### SOURCE DATA
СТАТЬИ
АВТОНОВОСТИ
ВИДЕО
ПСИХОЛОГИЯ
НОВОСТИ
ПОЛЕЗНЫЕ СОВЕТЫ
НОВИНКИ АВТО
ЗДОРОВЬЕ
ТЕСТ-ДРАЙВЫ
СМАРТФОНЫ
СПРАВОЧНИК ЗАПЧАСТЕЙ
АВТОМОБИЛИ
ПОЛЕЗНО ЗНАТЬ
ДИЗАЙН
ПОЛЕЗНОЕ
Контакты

--

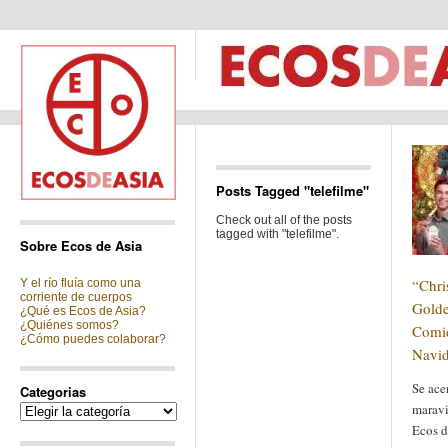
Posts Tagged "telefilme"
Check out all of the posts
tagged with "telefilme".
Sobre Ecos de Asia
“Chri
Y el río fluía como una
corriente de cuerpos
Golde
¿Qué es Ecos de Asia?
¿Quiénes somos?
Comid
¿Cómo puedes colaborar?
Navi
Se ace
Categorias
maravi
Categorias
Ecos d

### WHAT IS EXPECTED
Go through the material line by line and work out how many lines include the string "Ecos". Reply with the number only.

### RESPONSE
3